Elon Musk’s startup xAI premiered a beta version of its artificial intelligence assistant known as Grok-2, the company’s latest large language model, on Wednesday, as the company races to catch up against OpenAI’s ChatGPT tool.
Like OpenAI’s DALL-E, Google’s Gemini and Midjourney, the Grok-2 AI model includes an image generation tool; however, unlike those competitors, Musk’s version has fewer restrictions on what kinds of images can be generated, according to Forbes. The beta version is accessible to X users who pay for a "Premium" or "Premium+" subscription.
In its announcement, xAI said Grok-2 "is our state-of-the-art AI assistant with advanced capabilities in both text and vision understanding, integrating real-time information from the X platform, accessible through the Grok tab in the X app." The company also launched Grok-2 mini, a "small but capable model that offers a balance between speed and answer quality."
"Compared to its predecessor, Grok-2 is more intuitive, steerable, and versatile across a wide range of tasks, whether you're seeking answers, collaborating on writing, or solving coding tasks," the start-up said in a statement. "In collaboration with Black Forest Labs, we are experimenting with their FLUX.1 model to expand Grok’s capabilities on X."
Independent AI benchmark sites have already ranked Grok-2 among the top five chatbots across the world, according to the Financial Times.
Musk on Wednesday re-posted an image of George Washington created by the Grok-2 AI model.

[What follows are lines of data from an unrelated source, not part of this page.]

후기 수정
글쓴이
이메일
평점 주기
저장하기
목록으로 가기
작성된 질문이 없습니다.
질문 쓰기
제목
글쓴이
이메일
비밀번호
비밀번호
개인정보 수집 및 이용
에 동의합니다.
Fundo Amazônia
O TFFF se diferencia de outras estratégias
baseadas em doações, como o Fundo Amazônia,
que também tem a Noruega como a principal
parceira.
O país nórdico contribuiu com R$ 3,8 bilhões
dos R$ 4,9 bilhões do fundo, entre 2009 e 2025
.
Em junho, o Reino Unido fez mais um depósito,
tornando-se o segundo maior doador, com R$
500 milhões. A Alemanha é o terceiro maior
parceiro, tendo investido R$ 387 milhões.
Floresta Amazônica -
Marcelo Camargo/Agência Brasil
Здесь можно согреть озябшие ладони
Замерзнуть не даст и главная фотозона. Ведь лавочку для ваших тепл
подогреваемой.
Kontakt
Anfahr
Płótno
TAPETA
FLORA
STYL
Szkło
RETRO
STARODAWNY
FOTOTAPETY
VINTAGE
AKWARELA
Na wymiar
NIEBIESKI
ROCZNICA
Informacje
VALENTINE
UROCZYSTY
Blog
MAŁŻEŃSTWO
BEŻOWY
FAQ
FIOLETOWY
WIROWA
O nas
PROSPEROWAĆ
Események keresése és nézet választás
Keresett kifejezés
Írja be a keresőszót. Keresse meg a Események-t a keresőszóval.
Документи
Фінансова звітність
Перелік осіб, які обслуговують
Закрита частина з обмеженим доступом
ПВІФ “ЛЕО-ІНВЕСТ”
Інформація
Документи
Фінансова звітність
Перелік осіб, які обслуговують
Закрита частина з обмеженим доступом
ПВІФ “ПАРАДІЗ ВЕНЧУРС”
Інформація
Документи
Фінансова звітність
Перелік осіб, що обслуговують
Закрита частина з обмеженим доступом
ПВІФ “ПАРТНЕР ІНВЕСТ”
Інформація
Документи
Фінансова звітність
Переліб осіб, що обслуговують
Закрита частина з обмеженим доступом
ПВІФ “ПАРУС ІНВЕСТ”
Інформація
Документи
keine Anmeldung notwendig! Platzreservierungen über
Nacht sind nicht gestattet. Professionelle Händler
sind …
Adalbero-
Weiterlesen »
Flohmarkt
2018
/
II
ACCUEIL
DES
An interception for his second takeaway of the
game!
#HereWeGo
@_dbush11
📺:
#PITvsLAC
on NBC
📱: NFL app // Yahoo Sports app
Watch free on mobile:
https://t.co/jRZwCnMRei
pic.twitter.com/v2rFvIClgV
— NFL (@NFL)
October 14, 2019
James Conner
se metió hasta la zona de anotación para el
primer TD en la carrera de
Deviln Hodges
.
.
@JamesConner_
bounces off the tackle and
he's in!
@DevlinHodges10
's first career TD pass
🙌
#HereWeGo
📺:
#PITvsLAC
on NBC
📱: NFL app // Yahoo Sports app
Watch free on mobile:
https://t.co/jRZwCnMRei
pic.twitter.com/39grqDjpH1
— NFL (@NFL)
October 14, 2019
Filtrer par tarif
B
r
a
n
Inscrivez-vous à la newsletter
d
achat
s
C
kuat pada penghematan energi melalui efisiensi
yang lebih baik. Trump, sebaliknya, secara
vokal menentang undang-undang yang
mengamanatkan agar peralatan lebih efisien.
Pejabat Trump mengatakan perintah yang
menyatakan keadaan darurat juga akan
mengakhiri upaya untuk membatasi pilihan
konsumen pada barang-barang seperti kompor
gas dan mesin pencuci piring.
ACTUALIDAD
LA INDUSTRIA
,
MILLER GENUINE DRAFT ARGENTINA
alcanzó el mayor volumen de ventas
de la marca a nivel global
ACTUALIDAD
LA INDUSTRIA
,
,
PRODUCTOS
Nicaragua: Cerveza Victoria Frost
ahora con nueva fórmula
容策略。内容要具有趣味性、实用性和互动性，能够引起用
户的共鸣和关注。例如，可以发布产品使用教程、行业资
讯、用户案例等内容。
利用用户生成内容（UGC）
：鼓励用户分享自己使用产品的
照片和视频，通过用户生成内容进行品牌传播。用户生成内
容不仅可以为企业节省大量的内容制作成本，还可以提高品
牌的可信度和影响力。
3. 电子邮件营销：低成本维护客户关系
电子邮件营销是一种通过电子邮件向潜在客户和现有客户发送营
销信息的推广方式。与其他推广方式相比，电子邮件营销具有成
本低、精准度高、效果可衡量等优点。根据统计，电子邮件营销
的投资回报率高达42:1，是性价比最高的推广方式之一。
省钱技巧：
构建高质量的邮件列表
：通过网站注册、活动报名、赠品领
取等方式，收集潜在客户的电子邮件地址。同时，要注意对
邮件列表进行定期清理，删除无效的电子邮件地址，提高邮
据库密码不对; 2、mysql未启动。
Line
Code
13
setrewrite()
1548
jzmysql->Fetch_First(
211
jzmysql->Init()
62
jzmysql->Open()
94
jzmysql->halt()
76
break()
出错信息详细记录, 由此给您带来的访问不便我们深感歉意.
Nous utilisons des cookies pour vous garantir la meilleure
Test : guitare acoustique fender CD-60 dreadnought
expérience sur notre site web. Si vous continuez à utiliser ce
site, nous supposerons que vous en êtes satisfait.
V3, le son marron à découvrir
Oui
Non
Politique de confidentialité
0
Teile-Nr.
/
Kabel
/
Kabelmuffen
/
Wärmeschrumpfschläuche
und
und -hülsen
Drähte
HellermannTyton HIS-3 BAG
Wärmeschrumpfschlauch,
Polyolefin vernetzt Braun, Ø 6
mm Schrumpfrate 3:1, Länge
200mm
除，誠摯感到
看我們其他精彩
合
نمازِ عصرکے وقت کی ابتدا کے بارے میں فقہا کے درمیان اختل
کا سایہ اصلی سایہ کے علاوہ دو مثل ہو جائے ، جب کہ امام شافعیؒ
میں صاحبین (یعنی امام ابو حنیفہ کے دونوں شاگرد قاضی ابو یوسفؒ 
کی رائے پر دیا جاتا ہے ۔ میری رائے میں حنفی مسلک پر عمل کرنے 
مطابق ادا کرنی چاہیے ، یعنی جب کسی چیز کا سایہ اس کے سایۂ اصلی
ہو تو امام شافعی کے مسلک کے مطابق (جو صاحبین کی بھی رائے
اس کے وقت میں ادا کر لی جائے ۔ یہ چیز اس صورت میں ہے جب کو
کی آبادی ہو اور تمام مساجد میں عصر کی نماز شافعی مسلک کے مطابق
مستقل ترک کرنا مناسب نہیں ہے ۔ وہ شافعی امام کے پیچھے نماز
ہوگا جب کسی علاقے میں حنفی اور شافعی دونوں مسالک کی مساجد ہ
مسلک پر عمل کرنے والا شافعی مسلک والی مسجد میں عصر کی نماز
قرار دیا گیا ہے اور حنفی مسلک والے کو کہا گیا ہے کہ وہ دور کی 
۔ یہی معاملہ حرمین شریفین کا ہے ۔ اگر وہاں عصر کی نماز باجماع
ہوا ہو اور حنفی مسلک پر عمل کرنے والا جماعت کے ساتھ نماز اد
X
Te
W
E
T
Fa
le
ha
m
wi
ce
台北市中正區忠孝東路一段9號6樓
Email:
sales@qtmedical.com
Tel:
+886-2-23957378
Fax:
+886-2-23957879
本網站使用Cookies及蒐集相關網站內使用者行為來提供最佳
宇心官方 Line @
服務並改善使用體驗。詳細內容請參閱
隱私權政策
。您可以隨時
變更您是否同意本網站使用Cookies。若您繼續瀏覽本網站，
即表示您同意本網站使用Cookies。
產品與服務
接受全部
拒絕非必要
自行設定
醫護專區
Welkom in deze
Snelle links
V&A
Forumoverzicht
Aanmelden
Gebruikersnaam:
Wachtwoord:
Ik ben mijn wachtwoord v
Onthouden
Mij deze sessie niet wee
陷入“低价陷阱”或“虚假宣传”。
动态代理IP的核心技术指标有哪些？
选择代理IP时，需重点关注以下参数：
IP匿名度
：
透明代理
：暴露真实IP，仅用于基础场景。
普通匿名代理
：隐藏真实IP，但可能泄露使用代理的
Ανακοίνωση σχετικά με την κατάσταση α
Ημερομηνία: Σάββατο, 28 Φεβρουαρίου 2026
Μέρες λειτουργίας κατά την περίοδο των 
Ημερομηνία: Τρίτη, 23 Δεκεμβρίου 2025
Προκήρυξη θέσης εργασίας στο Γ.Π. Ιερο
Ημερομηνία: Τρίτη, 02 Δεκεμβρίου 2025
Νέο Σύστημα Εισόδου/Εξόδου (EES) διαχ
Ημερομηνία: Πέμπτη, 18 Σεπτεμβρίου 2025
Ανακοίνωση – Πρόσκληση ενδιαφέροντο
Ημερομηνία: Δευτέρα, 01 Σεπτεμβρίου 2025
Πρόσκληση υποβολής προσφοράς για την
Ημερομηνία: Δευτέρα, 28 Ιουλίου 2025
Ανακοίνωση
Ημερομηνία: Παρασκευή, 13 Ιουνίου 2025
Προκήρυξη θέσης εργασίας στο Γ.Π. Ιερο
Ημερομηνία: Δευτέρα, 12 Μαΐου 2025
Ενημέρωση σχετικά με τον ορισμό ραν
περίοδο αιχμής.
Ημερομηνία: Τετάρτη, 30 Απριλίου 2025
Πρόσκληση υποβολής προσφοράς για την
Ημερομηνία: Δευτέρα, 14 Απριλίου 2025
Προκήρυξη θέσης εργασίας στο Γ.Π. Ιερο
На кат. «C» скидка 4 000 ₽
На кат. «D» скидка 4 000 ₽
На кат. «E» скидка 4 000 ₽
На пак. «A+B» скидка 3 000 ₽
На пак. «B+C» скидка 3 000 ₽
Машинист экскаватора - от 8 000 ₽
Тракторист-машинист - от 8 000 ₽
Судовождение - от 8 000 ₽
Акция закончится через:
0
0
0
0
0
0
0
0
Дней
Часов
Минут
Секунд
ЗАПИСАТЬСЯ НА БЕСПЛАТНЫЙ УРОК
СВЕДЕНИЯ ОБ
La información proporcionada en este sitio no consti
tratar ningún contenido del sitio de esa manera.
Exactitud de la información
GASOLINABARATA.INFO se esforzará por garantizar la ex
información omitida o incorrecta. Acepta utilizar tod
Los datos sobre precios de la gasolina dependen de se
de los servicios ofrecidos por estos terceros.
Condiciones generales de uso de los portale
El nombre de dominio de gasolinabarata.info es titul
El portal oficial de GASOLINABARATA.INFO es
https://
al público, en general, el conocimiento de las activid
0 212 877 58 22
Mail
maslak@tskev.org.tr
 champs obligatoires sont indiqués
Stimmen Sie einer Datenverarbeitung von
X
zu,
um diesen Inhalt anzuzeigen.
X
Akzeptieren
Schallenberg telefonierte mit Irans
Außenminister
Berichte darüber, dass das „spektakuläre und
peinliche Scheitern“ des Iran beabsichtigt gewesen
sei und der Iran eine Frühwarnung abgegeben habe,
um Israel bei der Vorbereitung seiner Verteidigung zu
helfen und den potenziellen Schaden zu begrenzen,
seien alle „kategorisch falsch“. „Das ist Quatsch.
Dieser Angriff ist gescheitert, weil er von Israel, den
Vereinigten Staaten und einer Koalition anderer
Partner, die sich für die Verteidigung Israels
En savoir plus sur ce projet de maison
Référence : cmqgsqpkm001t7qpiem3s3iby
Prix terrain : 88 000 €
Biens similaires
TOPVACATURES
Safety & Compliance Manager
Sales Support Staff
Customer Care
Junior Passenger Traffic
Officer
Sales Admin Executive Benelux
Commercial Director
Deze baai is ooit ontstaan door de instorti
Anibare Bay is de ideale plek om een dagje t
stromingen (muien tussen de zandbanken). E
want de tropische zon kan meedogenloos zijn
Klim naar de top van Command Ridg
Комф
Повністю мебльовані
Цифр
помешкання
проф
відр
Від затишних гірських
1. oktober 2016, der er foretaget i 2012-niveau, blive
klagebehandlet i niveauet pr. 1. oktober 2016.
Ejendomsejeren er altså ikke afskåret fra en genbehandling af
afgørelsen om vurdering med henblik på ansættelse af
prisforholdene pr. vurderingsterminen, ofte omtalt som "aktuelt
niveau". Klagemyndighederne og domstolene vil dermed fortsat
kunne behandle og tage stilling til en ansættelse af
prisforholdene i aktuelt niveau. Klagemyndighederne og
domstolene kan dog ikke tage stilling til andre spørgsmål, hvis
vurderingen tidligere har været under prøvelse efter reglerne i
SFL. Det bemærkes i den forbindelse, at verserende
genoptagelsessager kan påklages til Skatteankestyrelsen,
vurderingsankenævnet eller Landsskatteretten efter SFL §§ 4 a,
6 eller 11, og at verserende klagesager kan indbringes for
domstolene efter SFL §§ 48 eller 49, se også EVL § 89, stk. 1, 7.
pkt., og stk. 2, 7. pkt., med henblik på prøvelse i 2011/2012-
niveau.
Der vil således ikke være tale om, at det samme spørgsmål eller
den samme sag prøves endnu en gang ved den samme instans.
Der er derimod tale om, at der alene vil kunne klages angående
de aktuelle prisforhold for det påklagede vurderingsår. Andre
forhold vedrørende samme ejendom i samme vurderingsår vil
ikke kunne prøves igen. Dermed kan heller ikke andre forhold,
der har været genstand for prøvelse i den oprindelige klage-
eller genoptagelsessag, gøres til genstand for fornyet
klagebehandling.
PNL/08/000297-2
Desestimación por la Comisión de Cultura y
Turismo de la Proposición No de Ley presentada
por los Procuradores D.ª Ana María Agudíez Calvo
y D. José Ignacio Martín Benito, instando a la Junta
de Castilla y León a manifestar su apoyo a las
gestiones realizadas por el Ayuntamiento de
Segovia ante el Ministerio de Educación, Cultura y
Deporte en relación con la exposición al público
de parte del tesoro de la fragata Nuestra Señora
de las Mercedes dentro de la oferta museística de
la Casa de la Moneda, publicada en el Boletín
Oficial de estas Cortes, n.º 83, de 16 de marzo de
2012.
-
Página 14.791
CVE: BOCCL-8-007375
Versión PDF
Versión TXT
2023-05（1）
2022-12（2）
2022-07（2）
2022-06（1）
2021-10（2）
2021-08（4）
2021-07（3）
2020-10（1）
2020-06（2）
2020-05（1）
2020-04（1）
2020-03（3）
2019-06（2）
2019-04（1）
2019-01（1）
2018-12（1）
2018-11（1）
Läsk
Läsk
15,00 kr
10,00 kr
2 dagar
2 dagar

"Maybe there is hope for humanity," X user Mario Nawfal wrote to his 1.6 million followers.
Google’s Gemini was slammed for generating AI images of America’s Founding Fathers as Black women.
Musk also shared an AI-generated video of him and former President Trump dancing to "Staying Alive."
"Haters will say this is AI," he quipped.
He added in another post, "Subscribe to X Premium for the most fun!"
Musk co-founded OpenAI in 2015 with its current CEO Sam Altman and Greg Brockman. He parted ways with his fellow co-founders three years later following a disagreement over the direction of OpenAI and their plan to turn the non-profit into a for-profit company.
In a new lawsuit this month in California federal court, Musk accuses OpenAI and Altman of "preying on Musk’s humanitarian concern about the existential dangers posed by artificial intelligence" and having "assiduously manipulated" Musk into investing in and co-founding the non-profit venture "by promising that it would charter a safer, more open course than profit-driven tech giants."
The lawsuit says Musk was promised OpenAI would serve as a "meaningful counterweight to Google’s DeepMind" and Altman conned him into believing the start-up would "focus on safety and openness for the benefit of humanity, not shareholder value." OpenAI, backed by Microsoft, dismissed the allegations as "incoherent and frivolous."
AI ADVANCEMENTS CAN BE BOTH A TOOL AND A THREAT, CYBERSECURITY OFFICIALS SAY
OpenAI network’s valuation has since soared to $100 billion, Musk’s lawsuit says.
Musk, who’s accused ChatGPT of being biased, politically correct and "woke," later launched xAI in March 2023.
Since then, xAI has accrued a valuation of $18 billion and secured $6 billion in Series B funding in May. Among the investors are Valor Equity Partners, Vy Capital, Andreessen Horowitz, Sequoia Capital, Fidelity Management & Research Company, Prince Alwaleed Bin Talal and Kingdom Holding.
Musk recently said he is vying for approval from Tesla’s board to invest another $5 billion into xAI, the Financial Times reported.
That would bring xAI’s investment close to the same as OpenAI’s $13 billion and outpace the $9 billion in investments received by Anthropic.
LMSYS, a leading site for comparing or benchmarking AI model capabilities, ranked Grok-2’s performance as significantly better than Meta’s and Anthropic’s best models, the Financial Times reported. OpenAI’s latest model, GPT-4o, propelled it back to first place in performance, with Google’s Gemini Pro in second.
While working to improve the Grok-1.5 model, which experts criticized for "hallucinations," xAI said developers focused on "following instructions and providing accurate, factual information."
The company said Grok-2 "has shown significant improvements in reasoning with retrieved content and in its tool use capabilities, such as correctly identifying missing information, reasoning through sequences of events, and discarding irrelevant posts."